The meaning of all these paths depends on the scheme, which is file here. RFC 3986 does not specify semantics or additional restrictions of the schemes.
URI schemes are registered with the IANA: https://www.iana.org/assignments/uri-schemes/uri-schemes.xhtml
The relevant RFC for file is 8089.
The ABNF here is:
file-URI = file-scheme ":" file-hier-part
file-scheme = "file"
file-hier-part = ( "//" auth-path )
/ local-path
auth-path = [ file-auth ] path-absolute
local-path = path-absolute
file-auth = "localhost"
/ host
From what I understand here, all paths are considered "absolute":
The path component represents the absolute path to the file in the file system.
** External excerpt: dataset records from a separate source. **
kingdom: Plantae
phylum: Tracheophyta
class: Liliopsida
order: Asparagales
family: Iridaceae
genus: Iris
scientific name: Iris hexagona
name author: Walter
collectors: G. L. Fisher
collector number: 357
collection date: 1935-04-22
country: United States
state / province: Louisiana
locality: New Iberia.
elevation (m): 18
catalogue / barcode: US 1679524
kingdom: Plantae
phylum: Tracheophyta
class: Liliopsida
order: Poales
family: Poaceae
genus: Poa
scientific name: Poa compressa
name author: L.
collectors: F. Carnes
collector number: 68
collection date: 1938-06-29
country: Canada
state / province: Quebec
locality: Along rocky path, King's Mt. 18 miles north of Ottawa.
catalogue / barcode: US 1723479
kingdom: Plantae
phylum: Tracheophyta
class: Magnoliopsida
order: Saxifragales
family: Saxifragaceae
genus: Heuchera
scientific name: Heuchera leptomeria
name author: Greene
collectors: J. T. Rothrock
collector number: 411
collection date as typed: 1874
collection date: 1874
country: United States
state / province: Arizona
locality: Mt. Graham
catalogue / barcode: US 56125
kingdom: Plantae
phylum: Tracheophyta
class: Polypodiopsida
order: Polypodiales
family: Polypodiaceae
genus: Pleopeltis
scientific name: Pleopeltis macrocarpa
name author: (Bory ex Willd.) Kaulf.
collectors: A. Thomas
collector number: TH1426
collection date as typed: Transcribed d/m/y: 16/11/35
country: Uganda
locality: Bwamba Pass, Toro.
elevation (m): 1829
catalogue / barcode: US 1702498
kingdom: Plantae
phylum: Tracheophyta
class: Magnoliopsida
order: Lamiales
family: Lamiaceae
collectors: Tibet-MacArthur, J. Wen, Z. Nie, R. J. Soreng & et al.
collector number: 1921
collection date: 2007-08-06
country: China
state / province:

See Appendix D for some discussion of system-specific concerns including absolute file paths and file system roots.
There is an appendix for windows/DOS paths: https://www.rfc-editor.org/rfc/rfc8089.html#appendix-E.2
So the updated ABNF is
local-path = [ drive-letter ] path-absolute
drive-letter = ALPHA ":"
And the spec gives two examples of absolute windows filepaths:
file:c:/path/to/file
file:///c:/path/to/file
These are equivalent. It doesn't say so, but I believe the third form is file:/c:/path/to/file as described above.
So the spec clearly shows what the semantics are for windows filepaths encoded in URI. I'm not sure what your question is. The filepath package does not deal with URIs. All paths must be assumed to be absolute according to the spec, so you could just normalize:
- drop leading slashes and try to parse as absolute windows path
How you distinguish between windows and unix, I don't really know.
Edit: yes, leading slash is a relative path on windows.
@jasagredo wow, thanks for the great invetigation. I will need some time to understand what to do.
@jasagredo You have done many experiments with file:/// but I am unsure what happens with
repository test-local-repo
url: file:C:\Users\Javier\code\cabal\cabal-testsuite\PackageTests\NewUpdate\UpdateIndexState\update-index-state.dist\repo
secure: True
root-keys: ...
as we are producing now.
This seems to be valid as per RFC 8089, and parsed correctly by network-uri (the path is C:\Users\...). So what is failing? If I understand correctly the failure you report in https://github.com/haskell/cabal/pull/9540#issuecomment-1870717960 is related to gnutar?
This seems to be valid as per RFC 8089
No, backslashes are not permitted as per RFC 3986 and neither per RFC 8089. Quoting the latter:
Historically, some usages have copied entire file paths into the path components of file URIs. Where DOS or Windows file paths were thus copied, the resulting URI strings contained unencoded backslash "" characters, which are forbidden by both [RFC1738] and [RFC3986].
It may be possible to translate or update such an invalid file URI by replacing all backslashes "" with slashes "/" if it can be determined with reasonable certainty that the backslashes are intended as path separators.
None of the proposed ABNFs in RFC 8089 include backslashes. So you'll have to go with a normalization function before attempting proper parsing.
I've written a library that parses correctly, with the spec-deviation that when requesting to parse windows paths it would reject posix paths (otherwise it's hard to disambiguate and the ABNF is actually ambiguous): https://hackage.haskell.org/package/file-uri-0.1.0.0/docs/System-URI-File.html#v:parseFileURI
This means when you get a windows path, it either starts with a drive letter or is a UNC path.